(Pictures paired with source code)
● ● ● ●

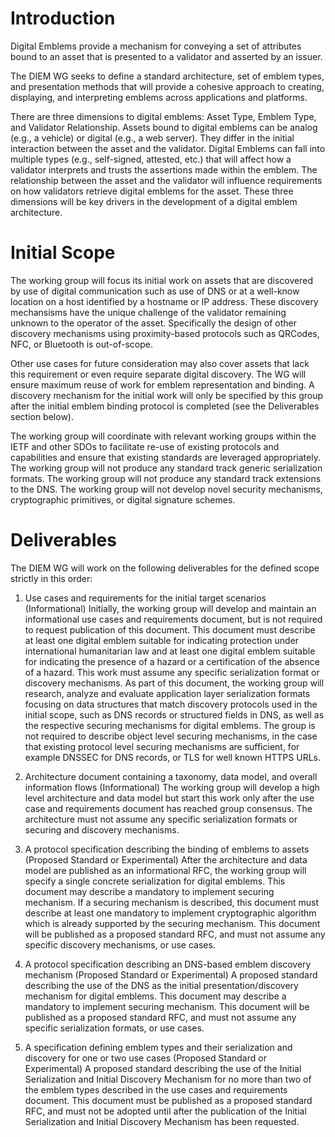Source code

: # Introduction

Digital Emblems provide a mechanism for conveying a set of attributes
bound to an asset that is presented to a validator and
asserted by an issuer.

The DIEM WG seeks to define a standard architecture, set of emblem types, and presentation
methods that will provide a cohesive approach to creating, displaying, and
interpreting emblems across applications and platforms.

There are three dimensions to digital emblems: Asset Type, Emblem Type, and 
Validator Relationship. Assets bound to digital emblems can be analog (e.g., a vehicle) or
digital (e.g., a web server). They
differ in the initial interaction between the asset and the validator. Digital
Emblems can fall into multiple types (e.g., self-signed, attested, etc.) that will
affect how a validator interprets and trusts the assertions made within the emblem.
The relationship between the asset and the validator will influence requirements on how
validators retrieve digital emblems for the asset. These three dimensions will be key
drivers in the development of a digital emblem architecture.

# Initial Scope

The working group will focus its initial work on assets that are discovered by use
of digital communication such as use of DNS or at a well-know location on a host identified
by a hostname or IP address. These discovery mechansisms have the
unique challenge of the validator remaining unknown to the operator of the asset.
Specifically the design of other discovery mechanisms using proximity-based protocols such as  QRCodes, NFC, or Bluetooth
is out-of-scope.

Other use cases for future consideration may also cover assets that lack this requirement
or even require separate digital discovery. The WG will ensure maximum reuse of work
for emblem representation and binding. A discovery
mechanism for the initial work will only be specified by this group after the initial emblem
binding protocol is completed (see the Deliverables section below).

The working group will coordinate with relevant working groups within the IETF and other SDOs to facilitate re-use of existing protocols and capabilities and ensure that existing standards are leveraged appropriately.
The working group will not produce any standard track generic serialization formats. The working group will not produce any standard track extensions to the DNS. The working group will not develop novel security mechanisms, cryptographic primitives, or digital signature schemes. 


# Deliverables

The DIEM WG will work on the following deliverables for the defined scope strictly in this order:

1. Use cases and requirements for the initial target scenarios (Informational)
   Initially, the working group will develop and maintain an informational use cases and requirements document, but is not required to request publication of this document. This document must describe at least one digital emblem suitable for indicating protection under international humanitarian law and at least one digital emblem suitable for indicating the presence of a hazard or a certification of the absence of a hazard. This work must assume any specific serialization format or discovery mechanisms.
   As part of this document, the working group will research, analyze and evaluate application layer serialization formats focusing on data structures that match discovery protocols used in the initial scope, such as DNS records or structured fields in DNS, as well as the respective securing mechanisms for digital emblems. The group is not required to describe object level securing mechanisms, in the case that existing protocol level securing mechanisms are sufficient, for example DNSSEC for DNS records, or TLS for well known HTTPS URLs. 

2. Architecture document containing a taxonomy, data model, and overall information flows (Informational)
   The working group will develop a high level architecture and data model but start this work only after the use case and requirements document has reached group consensus. The architecture must not assume any specific serialization formats or securing and discovery mechanisms.

3. A protocol specification describing the binding of emblems to assets (Proposed Standard or Experimental)
   After the architecture and data model are published as an informational RFC, the working group will specify a single concrete serialization for digital emblems. This document may describe a mandatory to implement securing mechanism. If a securing mechanism is described, this document must describe at least one mandatory to implement cryptographic algorithm which is already supported by the securing mechanism. This document will be published as a proposed standard RFC, and must not assume any specific discovery mechanisms, or use cases.

4. A protocol specification describing an DNS-based emblem discovery mechanism (Proposed Standard
or Experimental)
  A proposed standard describing the use of the DNS as the initial presentation/discovery mechanism for digital emblems. This document may describe a mandatory to implement securing mechanism. This document will be published as a proposed standard RFC, and must not assume any specific serialization formats, or use cases.

5. A specification defining emblem types and their serialization and discovery for one or two use cases (Proposed Standard or Experimental)
   A proposed standard describing the use of the Initial Serialization and Initial Discovery Mechanism for no more than two of the emblem types described in the use cases and requirements document. This document must be published as a proposed standard RFC, and must not be adopted until after the publication of the Initial Serialization and Initial Discovery Mechanism has been requested.

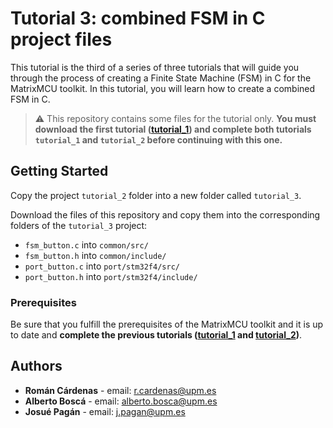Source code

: # Tutorial 3: combined FSM in C project files

This tutorial is the third of a series of three tutorials that will guide you through the process of creating a Finite State Machine (FSM) in C for the MatrixMCU toolkit. In this tutorial, you will learn how to create a combined FSM in C. 

> :warning: This repository contains some files for the tutorial only. **You must download the first tutorial ([tutorial_1](https://github.com/sdg2DieUpm/tutorial/tree/tutorial_1)) and complete both tutorials `tutorial_1` and `tutorial_2` before continuing with this one.**

## Getting Started

Copy the project `tutorial_2` folder into a new folder called `tutorial_3`.

Download the files of this repository and copy them into the corresponding folders of the `tutorial_3` project:

- `fsm_button.c` into `common/src/`
- `fsm_button.h` into `common/include/`
- `port_button.c` into `port/stm32f4/src/`
- `port_button.h` into `port/stm32f4/include/`

### Prerequisites

Be sure that you fulfill the prerequisites of the MatrixMCU toolkit and it is up to date and **complete the previous tutorials ([tutorial_1](https://github.com/sdg2DieUpm/tutorial/tree/tutorial_1) and [tutorial_2](https://github.com/sdg2DieUpm/tutorial/tree/tutorial_2))**.

## Authors

- **Román Cárdenas** - email: [r.cardenas@upm.es](mailto:r.cardenas@upm.es)
- **Alberto Boscá** - email: [alberto.bosca@upm.es](mailto:alberto.bosca@upm.es)
- **Josué Pagán** - email: [j.pagan@upm.es](mailto:j.pagan@upm.es)
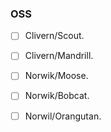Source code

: ### OSS

- [ ] Clivern/Scout.
- [ ] Clivern/Mandrill.
- [ ] Norwik/Moose.
- [ ] Norwik/Bobcat.
- [ ] Norwil/Orangutan.

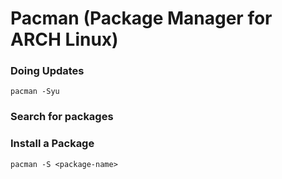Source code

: 
# Pacman (Package Manager for ARCH Linux)

### Doing Updates

    pacman -Syu

### Search for packages

### Install a Package

    pacman -S <package-name>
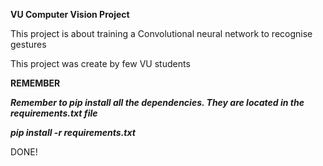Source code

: <b>VU Computer Vision Project</b>
<p>This project is about training a Convolutional neural network to recognise gestures</p>
<p>This project was create by few VU students</p>

<b>REMEMBER</b>
<p><b><em>Remember to pip install all the dependencies. They are located in the requirements.txt file</em></b></p>
<p><b><em>pip install -r requirements.txt</em></b></p>
<p>DONE!</p>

● ● ● ●

■ **Exercise goal**
Retype every line of the records above exactly as they stand, omitting the pictures.

■ **Task result**
Source code

: # Introduction

Digital Emblems provide a mechanism for conveying a set of attributes
bound to an asset that is presented to a validator and
asserted by an issuer.

The DIEM WG seeks to define a standard architecture, set of emblem types, and presentation
methods that will provide a cohesive approach to creating, displaying, and
interpreting emblems across applications and platforms.

There are three dimensions to digital emblems: Asset Type, Emblem Type, and 
Validator Relationship. Assets bound to digital emblems can be analog (e.g., a vehicle) or
digital (e.g., a web server). They
differ in the initial interaction between the asset and the validator. Digital
Emblems can fall into multiple types (e.g., self-signed, attested, etc.) that will
affect how a validator interprets and trusts the assertions made within the emblem.
The relationship between the asset and the validator will influence requirements on how
validators retrieve digital emblems for the asset. These three dimensions will be key
drivers in the development of a digital emblem architecture.

# Initial Scope

The working group will focus its initial work on assets that are discovered by use
of digital communication such as use of DNS or at a well-know location on a host identified
by a hostname or IP address. These discovery mechansisms have the
unique challenge of the validator remaining unknown to the operator of the asset.
Specifically the design of other discovery mechanisms using proximity-based protocols such as  QRCodes, NFC, or Bluetooth
is out-of-scope.

Other use cases for future consideration may also cover assets that lack this requirement
or even require separate digital discovery. The WG will ensure maximum reuse of work
for emblem representation and binding. A discovery
mechanism for the initial work will only be specified by this group after the initial emblem
binding protocol is completed (see the Deliverables section below).

The working group will coordinate with relevant working groups within the IETF and other SDOs to facilitate re-use of existing protocols and capabilities and ensure that existing standards are leveraged appropriately.
The working group will not produce any standard track generic serialization formats. The working group will not produce any standard track extensions to the DNS. The working group will not develop novel security mechanisms, cryptographic primitives, or digital signature schemes. 


# Deliverables

The DIEM WG will work on the following deliverables for the defined scope strictly in this order:

1. Use cases and requirements for the initial target scenarios (Informational)
   Initially, the working group will develop and maintain an informational use cases and requirements document, but is not required to request publication of this document. This document must describe at least one digital emblem suitable for indicating protection under international humanitarian law and at least one digital emblem suitable for indicating the presence of a hazard or a certification of the absence of a hazard. This work must assume any specific serialization format or discovery mechanisms.
   As part of this document, the working group will research, analyze and evaluate application layer serialization formats focusing on data structures that match discovery protocols used in the initial scope, such as DNS records or structured fields in DNS, as well as the respective securing mechanisms for digital emblems. The group is not required to describe object level securing mechanisms, in the case that existing protocol level securing mechanisms are sufficient, for example DNSSEC for DNS records, or TLS for well known HTTPS URLs. 

2. Architecture document containing a taxonomy, data model, and overall information flows (Informational)
   The working group will develop a high level architecture and data model but start this work only after the use case and requirements document has reached group consensus. The architecture must not assume any specific serialization formats or securing and discovery mechanisms.

3. A protocol specification describing the binding of emblems to assets (Proposed Standard or Experimental)
   After the architecture and data model are published as an informational RFC, the working group will specify a single concrete serialization for digital emblems. This document may describe a mandatory to implement securing mechanism. If a securing mechanism is described, this document must describe at least one mandatory to implement cryptographic algorithm which is already supported by the securing mechanism. This document will be published as a proposed standard RFC, and must not assume any specific discovery mechanisms, or use cases.

4. A protocol specification describing an DNS-based emblem discovery mechanism (Proposed Standard
or Experimental)
  A proposed standard describing the use of the DNS as the initial presentation/discovery mechanism for digital emblems. This document may describe a mandatory to implement securing mechanism. This document will be published as a proposed standard RFC, and must not assume any specific serialization formats, or use cases.

5. A specification defining emblem types and their serialization and discovery for one or two use cases (Proposed Standard or Experimental)
   A proposed standard describing the use of the Initial Serialization and Initial Discovery Mechanism for no more than two of the emblem types described in the use cases and requirements document. This document must be published as a proposed standard RFC, and must not be adopted until after the publication of the Initial Serialization and Initial Discovery Mechanism has been requested.

Source code

: # Tutorial 3: combined FSM in C project files

This tutorial is the third of a series of three tutorials that will guide you through the process of creating a Finite State Machine (FSM) in C for the MatrixMCU toolkit. In this tutorial, you will learn how to create a combined FSM in C. 

> :warning: This repository contains some files for the tutorial only. **You must download the first tutorial ([tutorial_1](https://github.com/sdg2DieUpm/tutorial/tree/tutorial_1)) and complete both tutorials `tutorial_1` and `tutorial_2` before continuing with this one.**

## Getting Started

Copy the project `tutorial_2` folder into a new folder called `tutorial_3`.

Download the files of this repository and copy them into the corresponding folders of the `tutorial_3` project:

- `fsm_button.c` into `common/src/`
- `fsm_button.h` into `common/include/`
- `port_button.c` into `port/stm32f4/src/`
- `port_button.h` into `port/stm32f4/include/`

### Prerequisites

Be sure that you fulfill the prerequisites of the MatrixMCU toolkit and it is up to date and **complete the previous tutorials ([tutorial_1](https://github.com/sdg2DieUpm/tutorial/tree/tutorial_1) and [tutorial_2](https://github.com/sdg2DieUpm/tutorial/tree/tutorial_2))**.

## Authors

- **Román Cárdenas** - email: [r.cardenas@upm.es](mailto:r.cardenas@upm.es)
- **Alberto Boscá** - email: [alberto.bosca@upm.es](mailto:alberto.bosca@upm.es)
- **Josué Pagán** - email: [j.pagan@upm.es](mailto:j.pagan@upm.es)
Source code

: ### OSS

- [ ] Clivern/Scout.
- [ ] Clivern/Mandrill.
- [ ] Norwik/Moose.
- [ ] Norwik/Bobcat.
- [ ] Norwil/Orangutan.

Source code

: 
# Pacman (Package Manager for ARCH Linux)

### Doing Updates

    pacman -Syu

### Search for packages

### Install a Package

    pacman -S <package-name>
Source code

: <b>VU Computer Vision Project</b>
<p>This project is about training a Convolutional neural network to recognise gestures</p>
<p>This project was create by few VU students</p>

<b>REMEMBER</b>
<p><b><em>Remember to pip install all the dependencies. They are located in the requirements.txt file</em></b></p>
<p><b><em>pip install -r requirements.txt</em></b></p>
<p>DONE!</p>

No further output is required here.